Jalan Pintas Menembus Batas

Oktober 06, 2010


Tuntutan hidup membuat orang berlomba-lomba untuk mencari harta. Maka tak heran jika harta menjadi sesuatu yang ingin dimiliki oleh setiap orang. Berbagai cara pun dilakukan untuk mendapatkan harta, baik cara sportif maupun cara curang. Setiap orang memiliki definisi masing-masing tentang harta berdasarkan apa yang mereka anggap paling penting. Misalnya, bagi peserta didik harta mereka adalah nilai, bagi koruptor harta mereka adalah uang. Seakan telah membudaya, cara curang tersebut dianggap hal yang biasa, bahkan dianggap lumrah.
Salah satu cara curang yang dianggap biasa adalah menyontek, bahkan banyak orang yang menobatkan menyontek sebagai “budaya” Indonesia. Mulai dari ujian sekolah, ujian nasional, ujian Pegawai Negeri Sipil (PNS), plagiat di tingkat universitas, bahkan menyontek budaya antarnegara yang sampai sekarang masih hangat dibahas di beberapa media. Setiap manusia memang memiliki sifat dasar untuk meniru, namun bukan berarti menyontek dapat dianggap wajar.
:::
* _PERINTAH 1_
Kumpulkan setiap baris dalam daftar yang memuat kata "series". Bedakan huruf besar dan huruf kecil.
:::
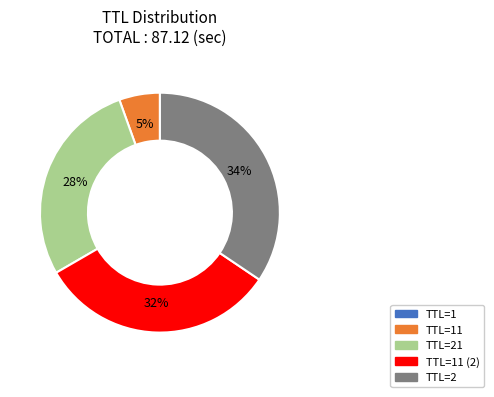

Does TTL=2 represent more than half of the total?

No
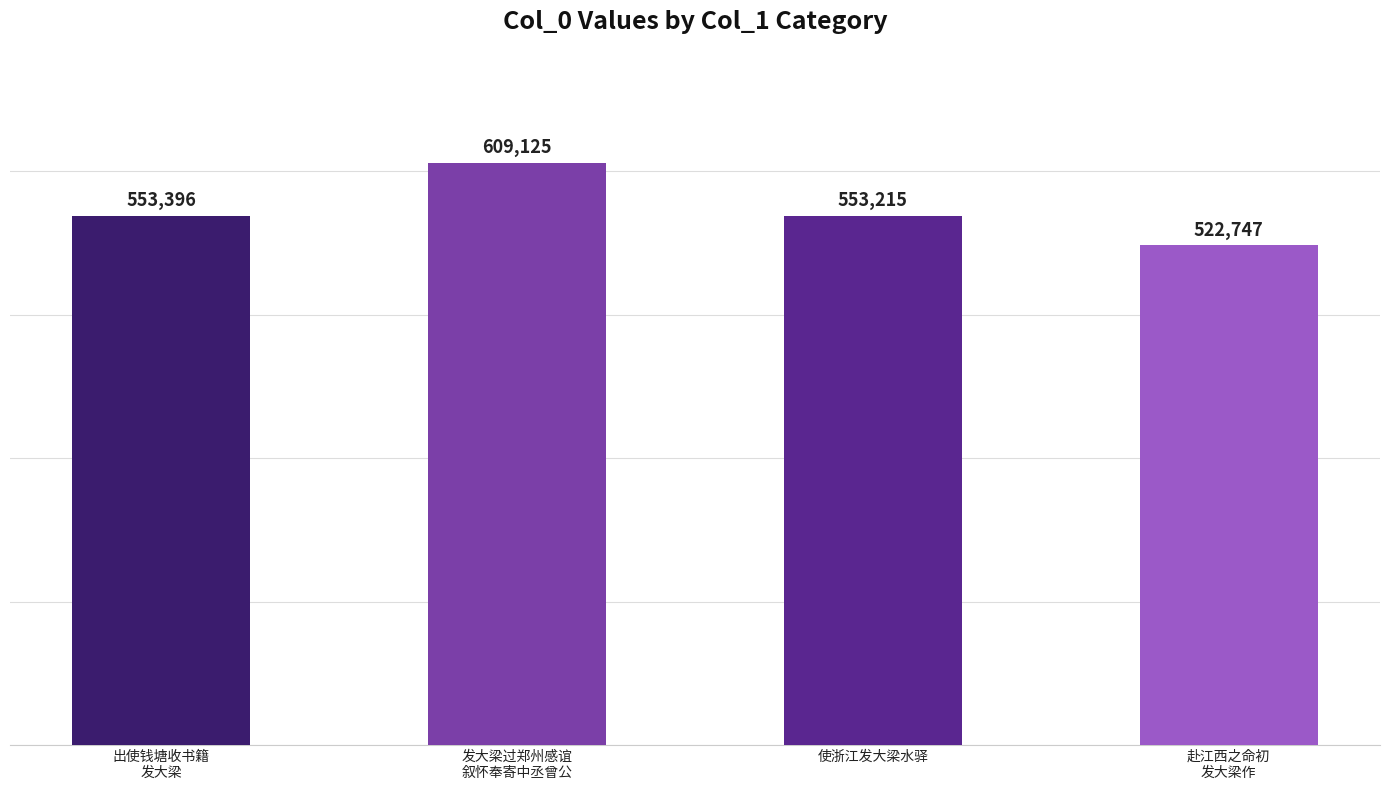

What is the minimum value shown in the chart?

522747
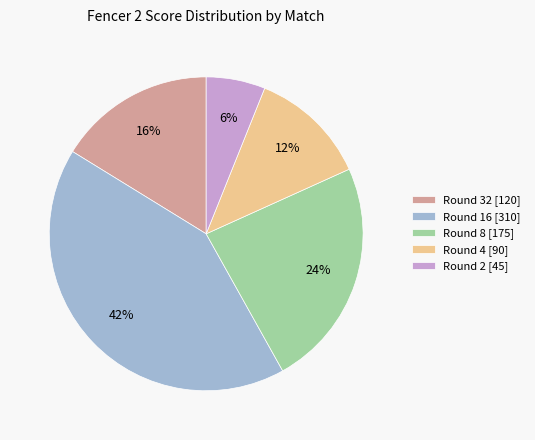

To the nearest percent, what percentage of the pie is Round 8 [175]?

24%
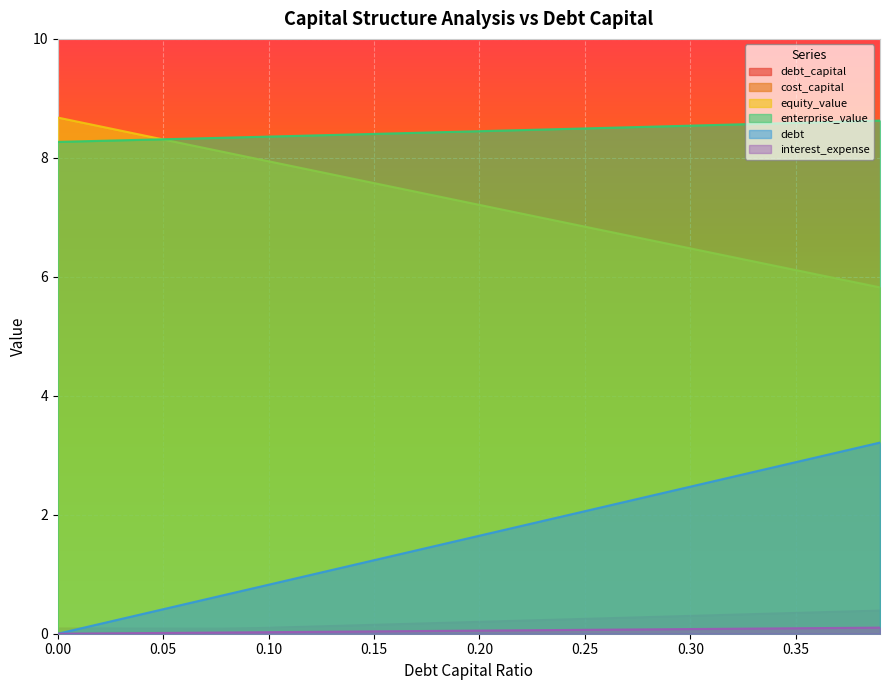

What is the highest value of the equity_value series?

8.7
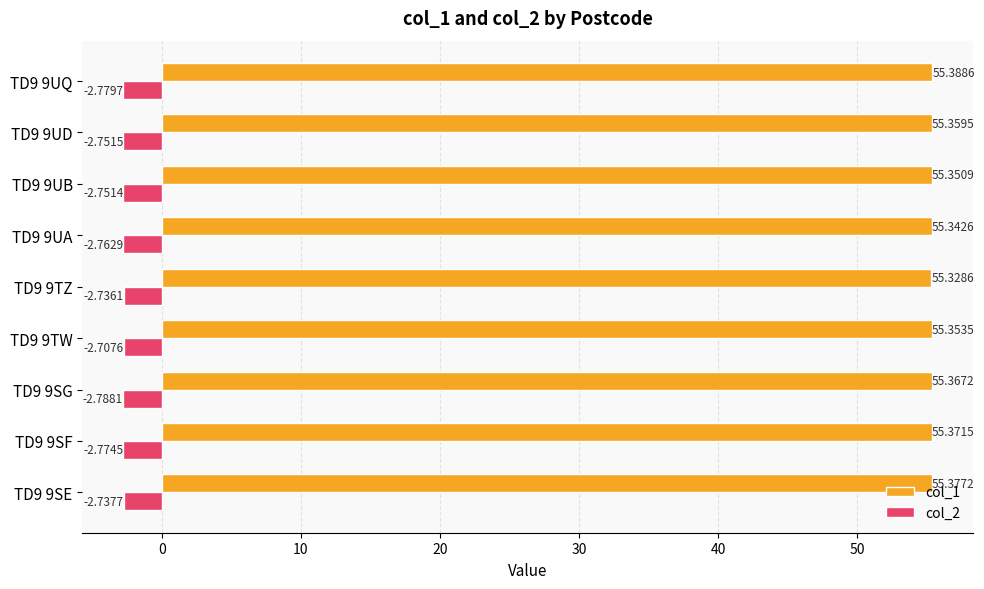

What is the sum of all col_1 values?

498.2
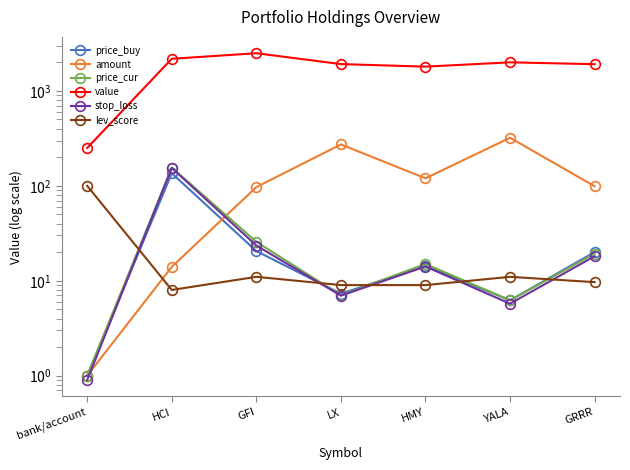

How many lines are shown in the chart?

6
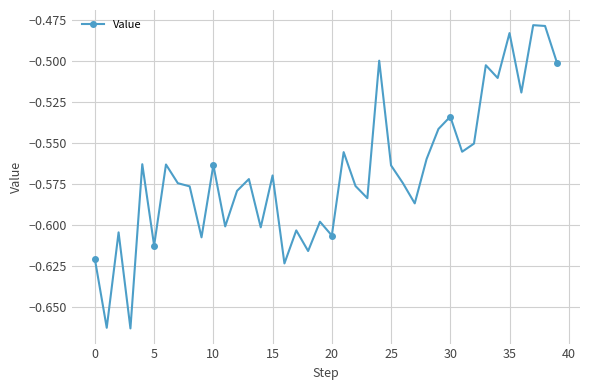

True or false: there are more than 2 points higher than both neighbors.

True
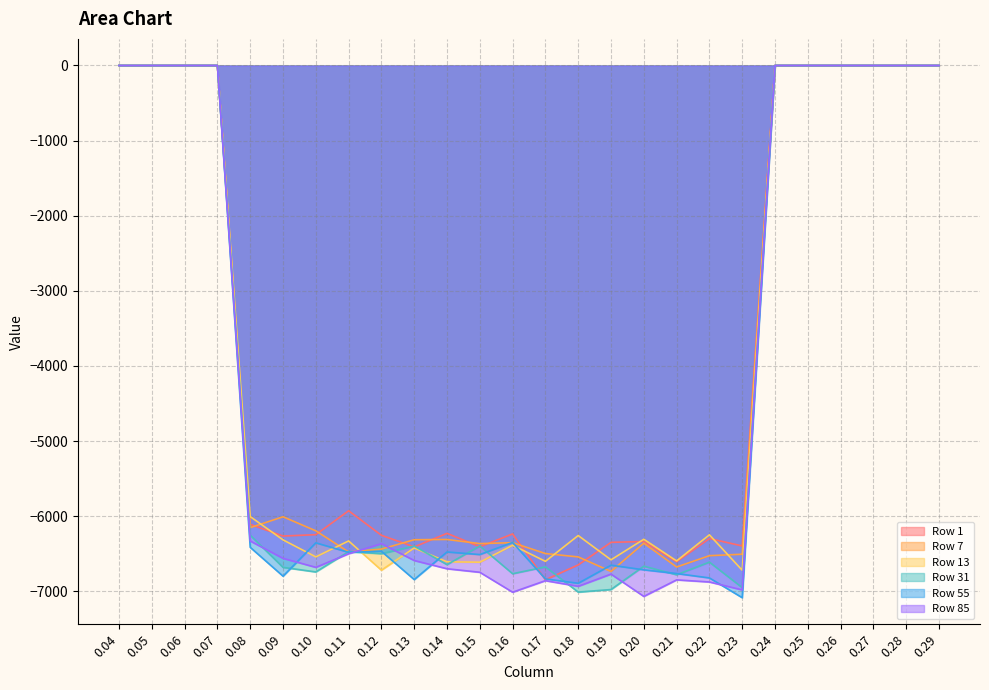

How many interior local valleys does the Row 85 series have?

5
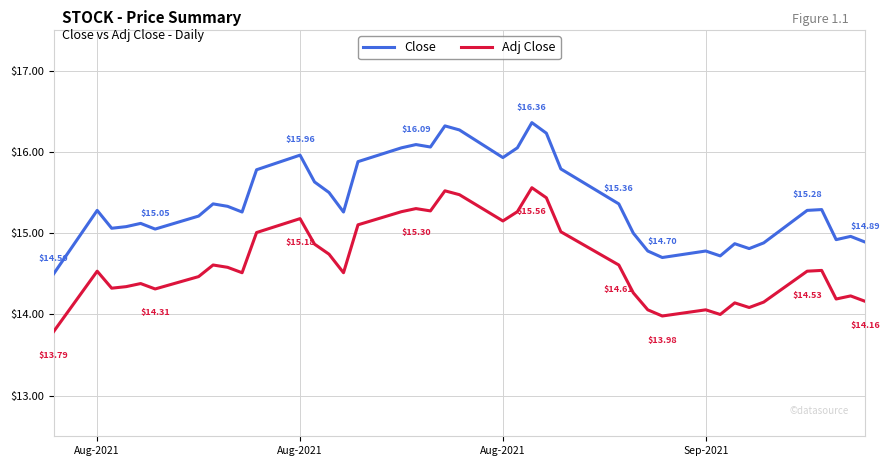

Which series has the largest total across all categories?

Close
:::
* _PERINTAH 2_
Tulis kembali bagian teks yang dimulai dengan "Oktober 06, 2010" dan berlanjut hingga "bahkan dianggap lumrah.", lalu tukar "peserta didik" dengan "pelajar".

* _BAGIAN JAWABAN 1_
What is the highest value of the equity_value series?
How many interior local valleys does the Row 85 series have?
Which series has the largest total across all categories?

* _BAGIAN JAWABAN 2_
Oktober 06, 2010


Tuntutan hidup membuat orang berlomba-lomba untuk mencari harta. Maka tak heran jika harta menjadi sesuatu yang ingin dimiliki oleh setiap orang. Berbagai cara pun dilakukan untuk mendapatkan harta, baik cara sportif maupun cara curang. Setiap orang memiliki definisi masing-masing tentang harta berdasarkan apa yang mereka anggap paling penting. Misalnya, bagi pelajar harta mereka adalah nilai, bagi koruptor harta mereka adalah uang. Seakan telah membudaya, cara curang tersebut dianggap hal yang biasa, bahkan dianggap lumrah.